Lago Agrio: My Interview with Ambassador Cely

Ecuadoran Embassy
Credit: David Monack

I traveled to Washington on Wednesday for an interview with Nathalie Cely Suárez, Ecuador’s ambassador to the United States, at the embassy in Washington’s Columbia Heights neighborhood. The building itself is a handsome Renaissance Revival-style mansion. I arrived a few minutes early and watched the comings and goings in the main room on the first floor. A military officer in a very grand overcoat with epaulettes came in while I was waiting. He marched up the staircase, pausing at the landing to give a smart bow to the national flag on display there before proceeding upstairs. On the table where I was waiting, there was a copy of Solidarity Magazine, some ads for a local Latin American theater festival, and a newspaper I’d never read before, the Washington Diplomat, with articles like “Obama: Defender of Democracy or Ambivalent Bystander?” and “Minority Rule: Democratic Safeguard or Source of Political Dysfunction?” When the time for the interview arrived, I was shown up to the ambassador’s office on the second floor.
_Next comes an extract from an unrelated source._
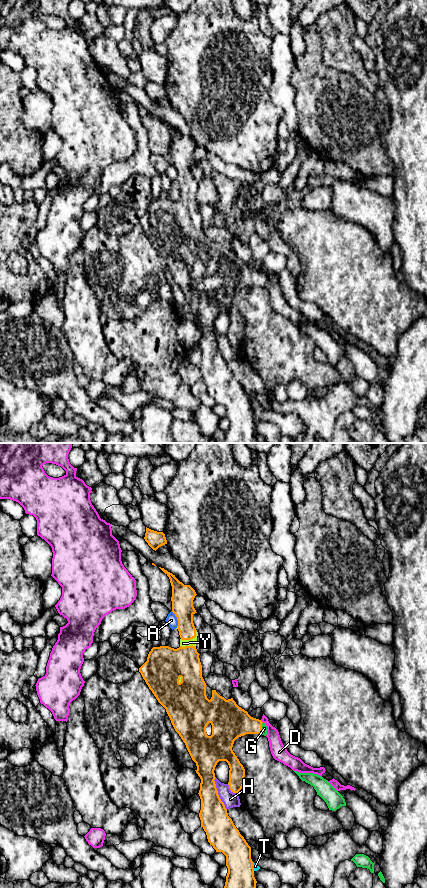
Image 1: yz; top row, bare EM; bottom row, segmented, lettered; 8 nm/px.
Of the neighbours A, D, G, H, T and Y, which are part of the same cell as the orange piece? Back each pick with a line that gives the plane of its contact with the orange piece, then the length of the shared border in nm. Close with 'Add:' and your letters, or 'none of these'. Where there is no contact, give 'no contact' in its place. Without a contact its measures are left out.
G: meets orange in yz; contact 100 nm long
Y: meets orange in yz; contact 150 nm long
Add: G, Y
After we chatted a bit about Boston (Ambassador Cely studied at the Kennedy School for several years and loves the city), we got down to it. I began by asking about the current conditions in the Lago Agrio region and what was being done for the people there. Ambassador Cely surprised me by suggesting that the Ecuadoran government had been doing more to remediate the environmental problems in the Lago Agrio region but had stopped because Chevron had begun to use the government’s remediation efforts to argue that Ecuador itself believed it was responsible for the remediation. “I found it outrageous. I mean, one of the questions that I asked very candidly to my government was, ‘Why didn’t we remediate this, if we care so much about this?’ And I found out that we—it’s very sad that the system hasn’t been able to provide a concrete, final solution to the community.”

I asked about how the Chevron case fits in to the broader US/Ecuador bilateral relationship. The ambassador, who is an economist by training, clearly would prefer to focus the relationship on trade—Ecuador is a growing market for US exports, and it exports products such as cut flowers to the US. But it’s clear that the Chevron case comes up in most or all of Ambassador Cely’s bilateral meetings.

We talked a bit about lobbying. Ambassador Cely noted Chevron’s lobbying efforts at the USTR, which she called unfair: “Sometimes I think that it’s not very ethical to try to hold jobs in Ecuador hostage in your fight. Just think about the thousands of farmers in Ecuador who could have lost their access to this market just because Chevron” sought to persuade the US government not to renew the ATPA trade preference.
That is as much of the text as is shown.